Giving the keynote address to a conference marking the 50th anniversary of the Antarctic Treaty, which preserved that land and ice shelves of the southern polar region for peaceful purposes, Secretary Clinton said strengthened environmental regulation is especially important as Antarctic tourism grows.

"The United States is concerned about the safety of the tourists and the suitability of the ships that make the journey south. We have submitted a resolution that would place limits on landings from ships that carry large numbers of tourists," she said. "We have also proposed new requirements for life boats on tourist ships to make sure they can keep passengers alive until rescue comes. And we urge greater international cooperation to prevent discharges from these ships that will further degrade the environment around Antarctica," she noted.

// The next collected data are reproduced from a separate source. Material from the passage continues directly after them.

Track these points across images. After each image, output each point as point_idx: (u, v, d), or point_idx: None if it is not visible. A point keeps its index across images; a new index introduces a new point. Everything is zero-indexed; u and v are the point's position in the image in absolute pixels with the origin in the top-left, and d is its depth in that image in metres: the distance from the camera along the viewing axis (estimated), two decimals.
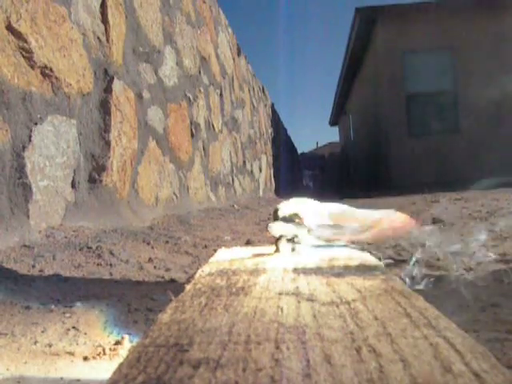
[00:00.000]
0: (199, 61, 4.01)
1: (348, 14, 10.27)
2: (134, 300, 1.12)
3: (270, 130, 9.16)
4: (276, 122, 10.43)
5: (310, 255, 0.78)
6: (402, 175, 7.82)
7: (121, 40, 2.41)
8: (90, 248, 1.60)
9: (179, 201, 3.16)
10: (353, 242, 0.83)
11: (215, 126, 4.47)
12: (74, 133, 1.94)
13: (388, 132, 8.26)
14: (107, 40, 2.26)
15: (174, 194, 3.10)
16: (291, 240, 0.83)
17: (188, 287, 0.57)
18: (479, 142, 7.63)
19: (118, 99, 2.27)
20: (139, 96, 2.60)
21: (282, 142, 11.22)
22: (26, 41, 1.63)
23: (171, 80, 3.19)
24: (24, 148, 1.60)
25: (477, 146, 7.63)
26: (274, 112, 10.11)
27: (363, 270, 0.65)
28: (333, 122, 18.87)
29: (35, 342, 0.83)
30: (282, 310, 0.45)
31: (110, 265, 1.49)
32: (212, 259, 0.80)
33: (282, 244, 0.83)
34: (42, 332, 0.87)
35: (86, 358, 0.77)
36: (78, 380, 0.70)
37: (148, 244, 1.89)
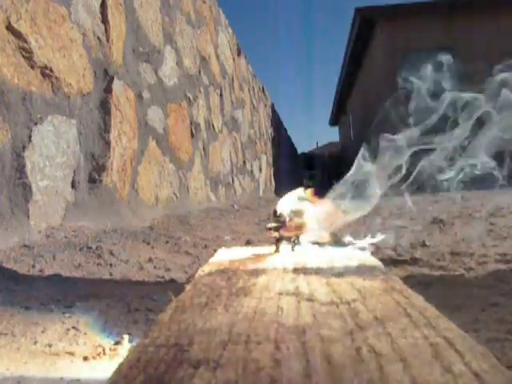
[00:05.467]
0: (199, 61, 4.01)
1: (348, 14, 10.27)
2: (134, 300, 1.12)
3: (269, 130, 9.16)
4: (276, 121, 10.42)
5: (310, 255, 0.78)
6: None
7: (121, 40, 2.41)
8: (90, 248, 1.60)
9: (179, 201, 3.16)
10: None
11: (215, 126, 4.46)
12: (74, 133, 1.94)
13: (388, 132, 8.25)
14: (107, 40, 2.26)
15: (174, 193, 3.10)
16: (291, 240, 0.83)
17: (188, 287, 0.57)
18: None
19: (117, 99, 2.27)
20: (139, 96, 2.60)
21: (281, 141, 11.22)
22: (25, 41, 1.63)
23: (171, 80, 3.19)
24: (24, 148, 1.60)
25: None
26: (273, 112, 10.10)
27: (363, 270, 0.65)
28: (333, 122, 18.88)
29: (35, 342, 0.83)
30: (281, 310, 0.45)
31: (110, 265, 1.49)
32: (212, 259, 0.80)
33: (282, 244, 0.83)
34: (42, 332, 0.87)
35: (85, 358, 0.77)
36: (78, 380, 0.69)
37: (148, 244, 1.89)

Limiting tourist access to the continent has taken on urgency because of the surge in visitors and recent cruise ship accidents. Two ships ran aground in Antarctic waters in the just completed tourist season and a Canadian-owned cruise ship hit an iceberg and sank off the tip of the Antarctic Peninsula in 2007. The more than 150 passengers and crew were rescued.

The U.S. plan would, among other things, prohibit ships carrying more than 500 passengers from letting them disembark. From smaller vessels only 100 people could go ashore at a time, under strict supervision.

About 400 delegates from around the world are attending the conference, which also includes member countries of the Arctic Council, which regulates activity in the northern polar region. The conference moves to the city of Baltimore after Monday's opening State Department events.

The conferences is chaired by Foreign Minister Jonas Gahr Store of Norway, whose country is an Arctic Council member and has recently opened a year-round scientific station in Antarctica.

He said all countries, and not just those with interests in the polar regions, should be worried about global climate change.

"The ice is melting, as we know, not only in the polar regions but also in most other ice-covered areas of the world affecting the eco-systems. It is also happening in the Himalayas, the Andes, and even on [Mount] Kilimanjaro," he said. "So take the billions who depend on the stable access of water from the Himalayas. Now, they may head toward decades of flooding and an eternity of drought. A very gloomy picture," he concluded.

The Norwegian foreign minister urged tighter maritime controls and more search and rescue cooperation among countries bordering the Arctic Ocean, given the prospect that wider areas of the ocean will be ice-free in the coming decades and open to greater shipping and energy exploration.